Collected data

*** Begin section ***

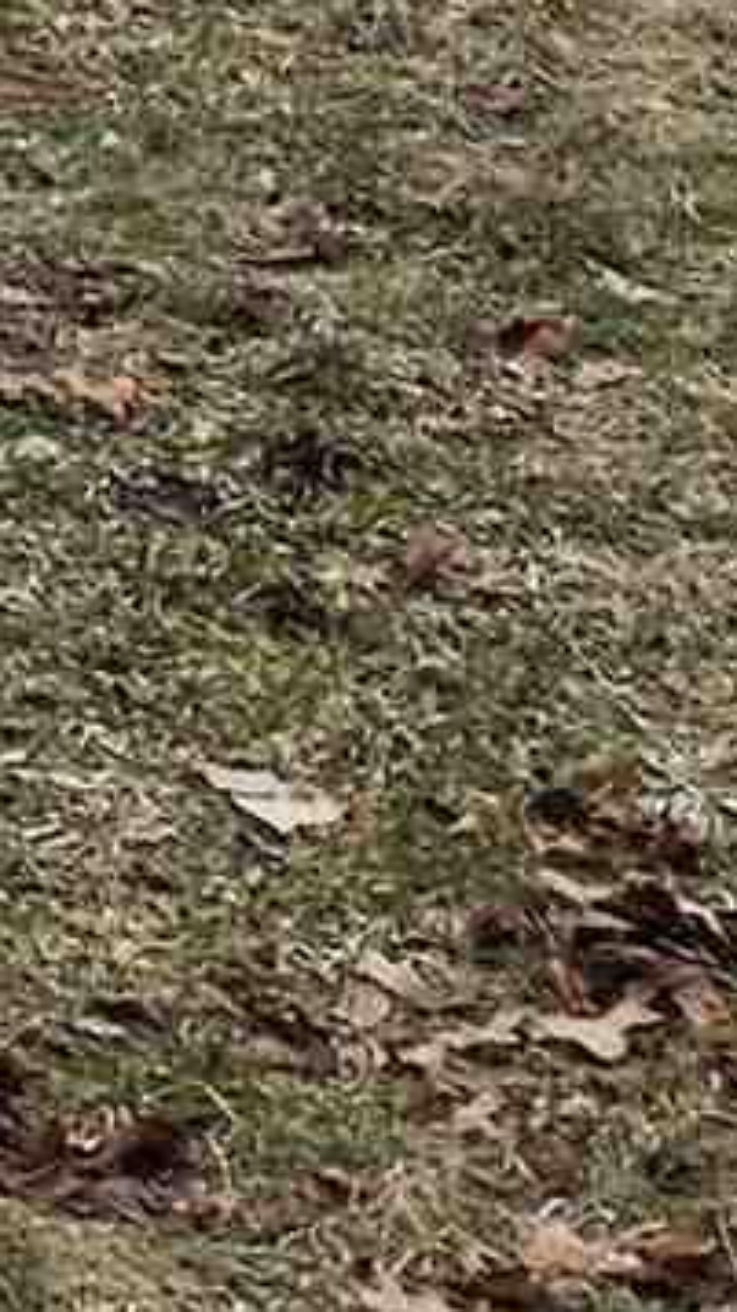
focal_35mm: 215
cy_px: -1733
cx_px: -3700
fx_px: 7480
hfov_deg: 4.4
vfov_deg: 9.1
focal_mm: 5.4
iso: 32
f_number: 1.8
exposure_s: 1/2000
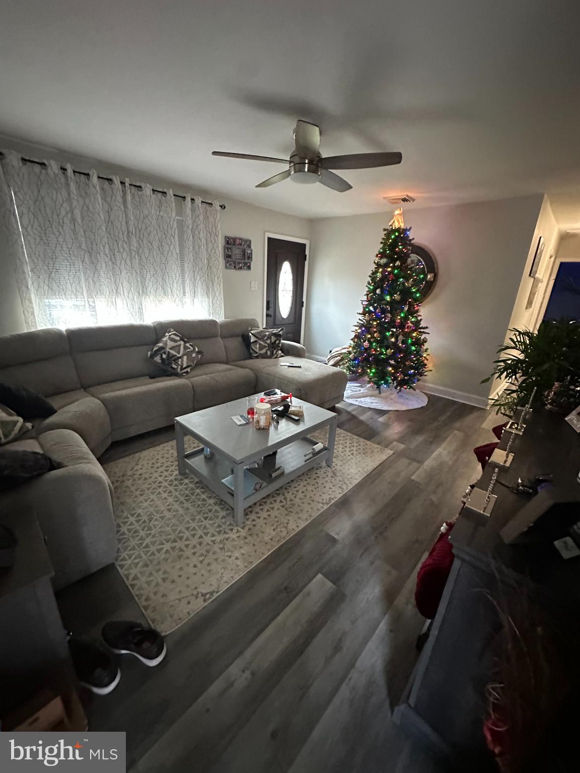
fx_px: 313
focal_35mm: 14
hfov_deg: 85.7
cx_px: 290
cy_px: 386
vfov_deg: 102.1
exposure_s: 1/40
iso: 1000
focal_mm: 2.22
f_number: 2.2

*** End section ***

### Your instructions:
Only the lines from the one holding "focal_mm: 5.4" through the end of the records belong in the answer, copied exactly and without pictures.

### Response to this task:
focal_mm: 5.4
iso: 32
f_number: 1.8
exposure_s: 1/2000
fx_px: 313
focal_35mm: 14
hfov_deg: 85.7
cx_px: 290
cy_px: 386
vfov_deg: 102.1
exposure_s: 1/40
iso: 1000
focal_mm: 2.22
f_number: 2.2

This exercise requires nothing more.